-- GIVEN INFORMATION follows --
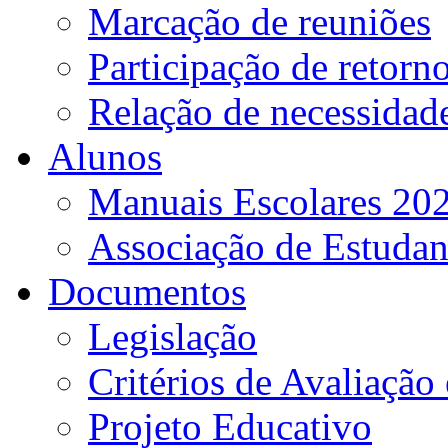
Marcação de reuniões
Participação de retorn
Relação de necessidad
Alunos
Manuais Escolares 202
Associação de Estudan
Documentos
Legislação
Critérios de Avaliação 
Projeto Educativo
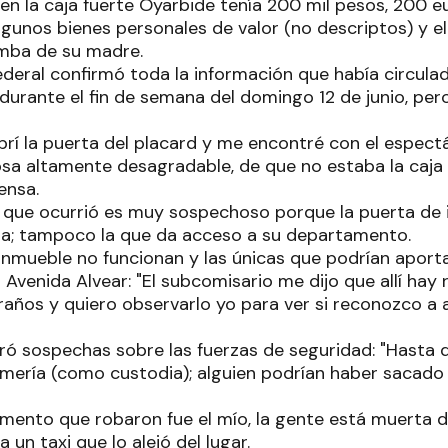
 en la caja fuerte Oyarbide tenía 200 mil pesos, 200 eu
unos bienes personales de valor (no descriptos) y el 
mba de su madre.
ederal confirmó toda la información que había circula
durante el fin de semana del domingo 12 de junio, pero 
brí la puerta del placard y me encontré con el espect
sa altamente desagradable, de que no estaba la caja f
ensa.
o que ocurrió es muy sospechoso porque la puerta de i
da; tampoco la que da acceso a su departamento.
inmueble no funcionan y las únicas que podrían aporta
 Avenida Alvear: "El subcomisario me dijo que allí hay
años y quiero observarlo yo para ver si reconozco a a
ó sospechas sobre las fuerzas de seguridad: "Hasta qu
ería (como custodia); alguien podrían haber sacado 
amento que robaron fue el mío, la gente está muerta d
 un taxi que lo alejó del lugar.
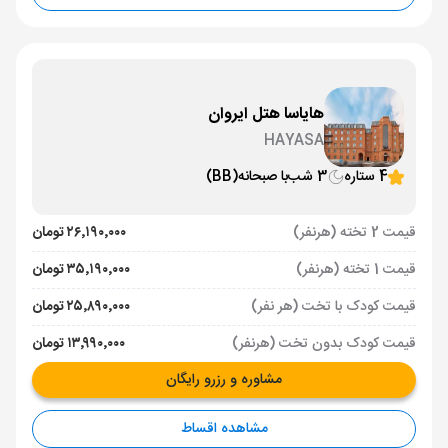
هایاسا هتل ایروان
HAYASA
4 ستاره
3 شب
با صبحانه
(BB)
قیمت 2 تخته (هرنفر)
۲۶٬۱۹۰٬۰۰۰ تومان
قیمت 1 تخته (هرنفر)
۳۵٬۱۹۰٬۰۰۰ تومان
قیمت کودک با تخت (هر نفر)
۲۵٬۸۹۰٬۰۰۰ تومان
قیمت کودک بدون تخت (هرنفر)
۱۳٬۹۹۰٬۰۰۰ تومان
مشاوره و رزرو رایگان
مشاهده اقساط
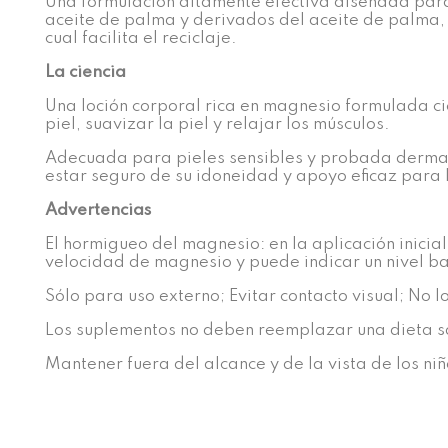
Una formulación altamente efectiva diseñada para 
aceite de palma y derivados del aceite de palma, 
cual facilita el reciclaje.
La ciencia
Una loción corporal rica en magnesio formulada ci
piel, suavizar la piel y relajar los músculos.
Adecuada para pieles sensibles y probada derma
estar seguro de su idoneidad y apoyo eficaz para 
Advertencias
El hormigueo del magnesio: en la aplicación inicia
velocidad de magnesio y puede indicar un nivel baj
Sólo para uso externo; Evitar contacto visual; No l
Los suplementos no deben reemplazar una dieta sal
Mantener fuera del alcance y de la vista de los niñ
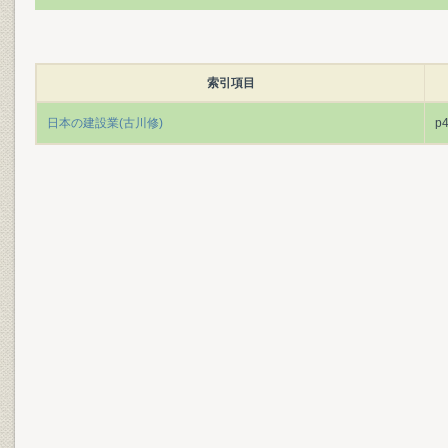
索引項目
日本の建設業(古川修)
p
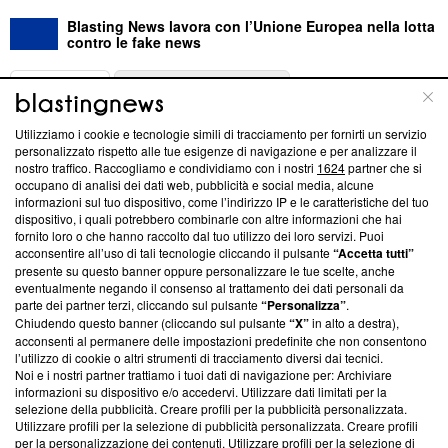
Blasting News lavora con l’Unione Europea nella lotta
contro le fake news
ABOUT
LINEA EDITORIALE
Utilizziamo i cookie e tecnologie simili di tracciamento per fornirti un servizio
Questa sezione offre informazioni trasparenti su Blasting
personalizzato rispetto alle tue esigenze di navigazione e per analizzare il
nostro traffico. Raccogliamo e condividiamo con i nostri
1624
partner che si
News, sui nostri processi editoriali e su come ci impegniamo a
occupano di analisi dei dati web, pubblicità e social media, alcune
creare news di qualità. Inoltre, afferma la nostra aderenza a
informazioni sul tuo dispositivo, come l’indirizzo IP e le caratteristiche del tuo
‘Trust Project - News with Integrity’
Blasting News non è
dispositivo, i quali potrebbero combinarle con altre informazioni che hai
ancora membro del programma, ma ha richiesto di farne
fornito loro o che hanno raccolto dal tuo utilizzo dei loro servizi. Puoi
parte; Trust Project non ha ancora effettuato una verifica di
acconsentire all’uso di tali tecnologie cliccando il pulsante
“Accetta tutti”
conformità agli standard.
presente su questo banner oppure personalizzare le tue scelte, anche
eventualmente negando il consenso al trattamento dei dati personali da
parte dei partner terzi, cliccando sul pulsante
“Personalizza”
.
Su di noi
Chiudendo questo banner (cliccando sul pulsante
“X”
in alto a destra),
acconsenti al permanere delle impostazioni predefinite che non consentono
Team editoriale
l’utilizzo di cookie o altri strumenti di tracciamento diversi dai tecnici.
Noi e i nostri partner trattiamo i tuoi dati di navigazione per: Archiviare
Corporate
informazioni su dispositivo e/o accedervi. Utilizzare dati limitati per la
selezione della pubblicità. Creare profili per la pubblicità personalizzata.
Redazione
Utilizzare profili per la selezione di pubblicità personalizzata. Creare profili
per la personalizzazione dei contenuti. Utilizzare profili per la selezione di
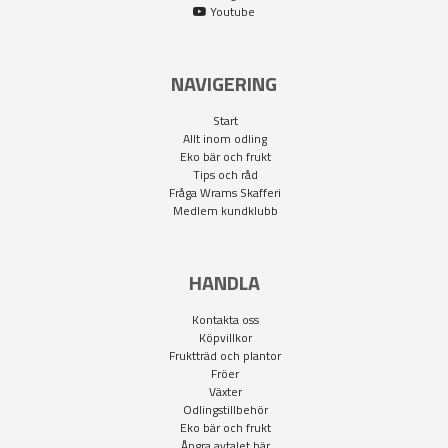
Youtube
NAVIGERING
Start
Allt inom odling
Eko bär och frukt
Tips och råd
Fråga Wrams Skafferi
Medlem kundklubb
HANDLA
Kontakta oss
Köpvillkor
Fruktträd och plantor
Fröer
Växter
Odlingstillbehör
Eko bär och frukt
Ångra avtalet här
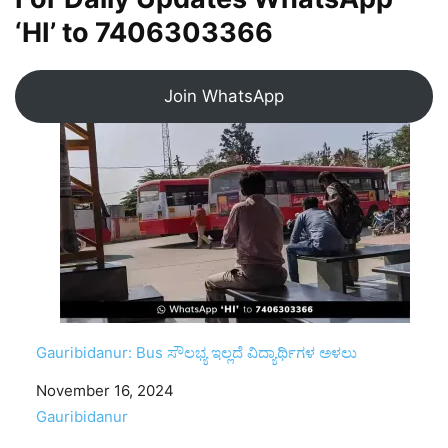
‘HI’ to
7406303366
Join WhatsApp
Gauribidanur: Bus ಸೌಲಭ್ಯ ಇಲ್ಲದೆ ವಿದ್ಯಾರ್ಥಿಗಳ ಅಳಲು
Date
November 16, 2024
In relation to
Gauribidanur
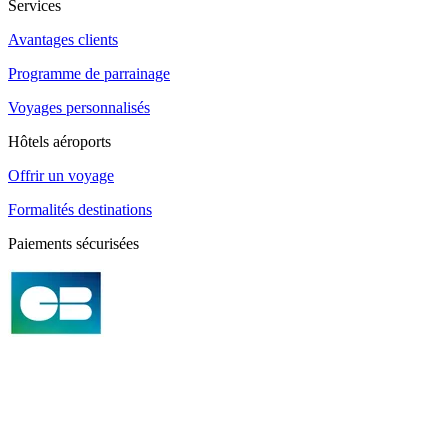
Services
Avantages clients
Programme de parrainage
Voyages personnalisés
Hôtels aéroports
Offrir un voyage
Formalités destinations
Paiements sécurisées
-- GIVEN INFORMATION concluded --
**TRY IT**
Show each line of the records above that contains the string "partner", copied in full. Matching is case-sensitive.

**WRITTEN SOLUTION**
partner che si
parte dei partner terzi, cliccando sul pulsante
Noi e i nostri partner trattiamo i tuoi dati di navigazione per: Archiviare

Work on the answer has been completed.